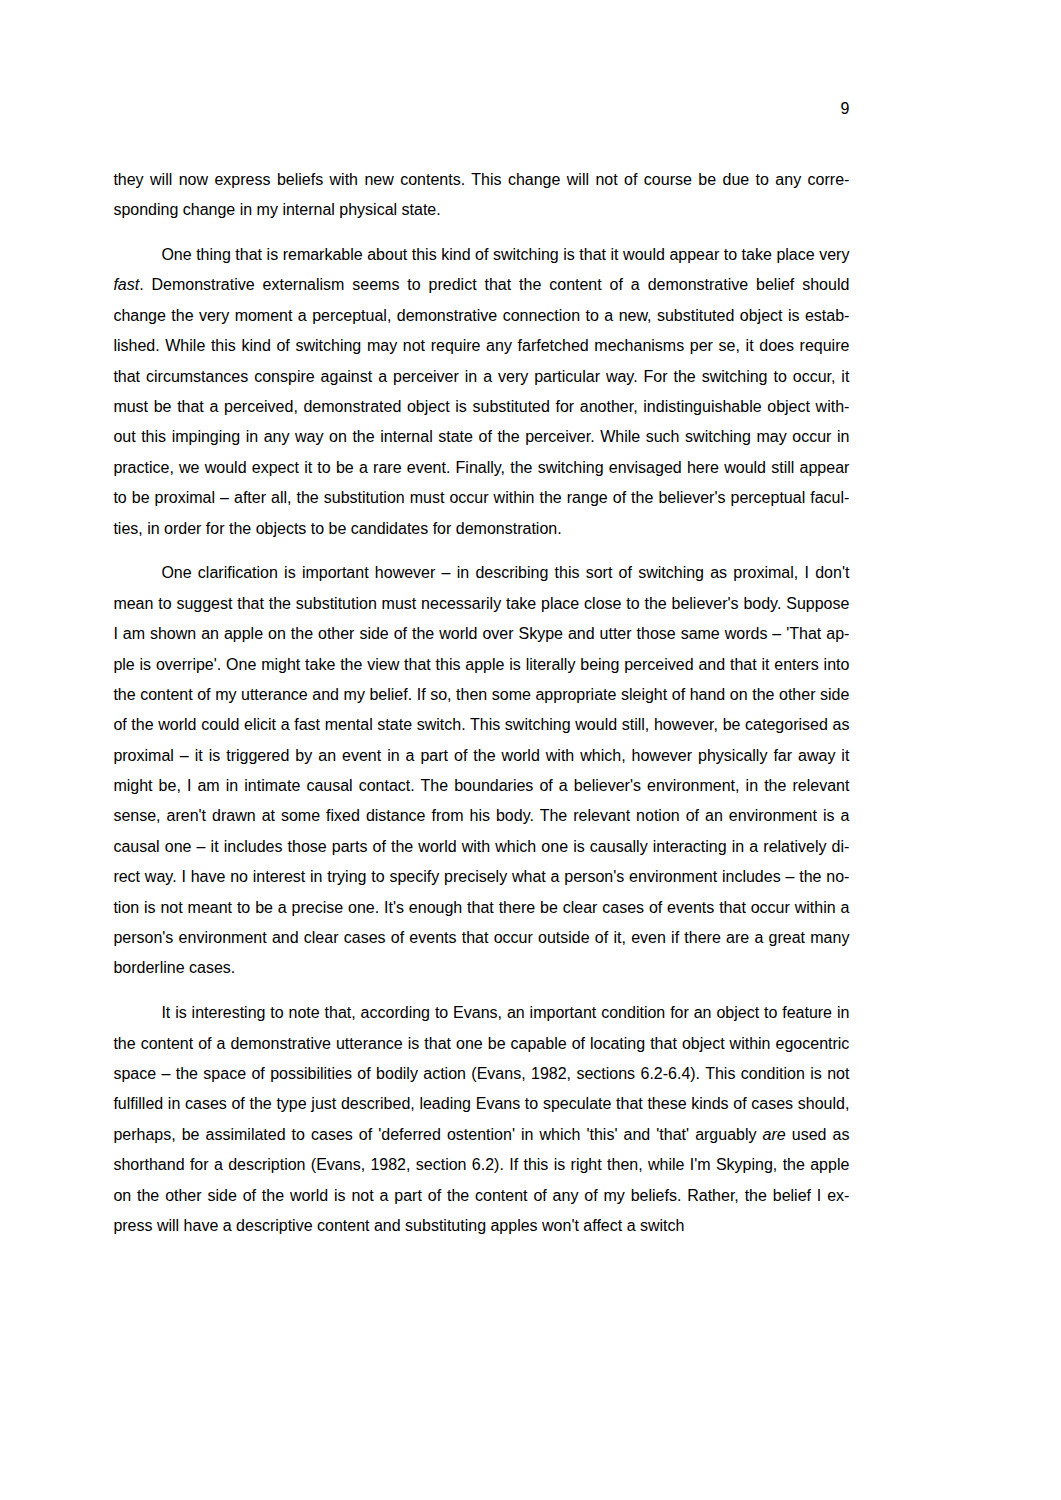9
they will now express beliefs with new contents. This change will not of course be due to any corresponding change in my internal physical state.
One thing that is remarkable about this kind of switching is that it would appear to take place very fast. Demonstrative externalism seems to predict that the content of a demonstrative belief should change the very moment a perceptual, demonstrative connection to a new, substituted object is established. While this kind of switching may not require any farfetched mechanisms per se, it does require that circumstances conspire against a perceiver in a very particular way. For the switching to occur, it must be that a perceived, demonstrated object is substituted for another, indistinguishable object without this impinging in any way on the internal state of the perceiver. While such switching may occur in practice, we would expect it to be a rare event. Finally, the switching envisaged here would still appear to be proximal – after all, the substitution must occur within the range of the believer's perceptual faculties, in order for the objects to be candidates for demonstration.
One clarification is important however – in describing this sort of switching as proximal, I don't mean to suggest that the substitution must necessarily take place close to the believer's body. Suppose I am shown an apple on the other side of the world over Skype and utter those same words – 'That apple is overripe'. One might take the view that this apple is literally being perceived and that it enters into the content of my utterance and my belief. If so, then some appropriate sleight of hand on the other side of the world could elicit a fast mental state switch. This switching would still, however, be categorised as proximal – it is triggered by an event in a part of the world with which, however physically far away it might be, I am in intimate causal contact. The boundaries of a believer's environment, in the relevant sense, aren't drawn at some fixed distance from his body. The relevant notion of an environment is a causal one – it includes those parts of the world with which one is causally interacting in a relatively direct way. I have no interest in trying to specify precisely what a person's environment includes – the notion is not meant to be a precise one. It's enough that there be clear cases of events that occur within a person's environment and clear cases of events that occur outside of it, even if there are a great many borderline cases.
It is interesting to note that, according to Evans, an important condition for an object to feature in the content of a demonstrative utterance is that one be capable of locating that object within egocentric space – the space of possibilities of bodily action (Evans, 1982, sections 6.2-6.4). This condition is not fulfilled in cases of the type just described, leading Evans to speculate that these kinds of cases should, perhaps, be assimilated to cases of 'deferred ostention' in which 'this' and 'that' arguably are used as shorthand for a description (Evans, 1982, section 6.2). If this is right then, while I'm Skyping, the apple on the other side of the world is not a part of the content of any of my beliefs. Rather, the belief I express will have a descriptive content and substituting apples won't affect a switch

• [Task] Reproduce each line of the records exactly, omitting any picture.

• [Solution]
9
they will now express beliefs with new contents. This change will not of course be due to any corresponding change in my internal physical state.
One thing that is remarkable about this kind of switching is that it would appear to take place very fast. Demonstrative externalism seems to predict that the content of a demonstrative belief should change the very moment a perceptual, demonstrative connection to a new, substituted object is established. While this kind of switching may not require any farfetched mechanisms per se, it does require that circumstances conspire against a perceiver in a very particular way. For the switching to occur, it must be that a perceived, demonstrated object is substituted for another, indistinguishable object without this impinging in any way on the internal state of the perceiver. While such switching may occur in practice, we would expect it to be a rare event. Finally, the switching envisaged here would still appear to be proximal – after all, the substitution must occur within the range of the believer's perceptual faculties, in order for the objects to be candidates for demonstration.
One clarification is important however – in describing this sort of switching as proximal, I don't mean to suggest that the substitution must necessarily take place close to the believer's body. Suppose I am shown an apple on the other side of the world over Skype and utter those same words – 'That apple is overripe'. One might take the view that this apple is literally being perceived and that it enters into the content of my utterance and my belief. If so, then some appropriate sleight of hand on the other side of the world could elicit a fast mental state switch. This switching would still, however, be categorised as proximal – it is triggered by an event in a part of the world with which, however physically far away it might be, I am in intimate causal contact. The boundaries of a believer's environment, in the relevant sense, aren't drawn at some fixed distance from his body. The relevant notion of an environment is a causal one – it includes those parts of the world with which one is causally interacting in a relatively direct way. I have no interest in trying to specify precisely what a person's environment includes – the notion is not meant to be a precise one. It's enough that there be clear cases of events that occur within a person's environment and clear cases of events that occur outside of it, even if there are a great many borderline cases.
It is interesting to note that, according to Evans, an important condition for an object to feature in the content of a demonstrative utterance is that one be capable of locating that object within egocentric space – the space of possibilities of bodily action (Evans, 1982, sections 6.2-6.4). This condition is not fulfilled in cases of the type just described, leading Evans to speculate that these kinds of cases should, perhaps, be assimilated to cases of 'deferred ostention' in which 'this' and 'that' arguably are used as shorthand for a description (Evans, 1982, section 6.2). If this is right then, while I'm Skyping, the apple on the other side of the world is not a part of the content of any of my beliefs. Rather, the belief I express will have a descriptive content and substituting apples won't affect a switch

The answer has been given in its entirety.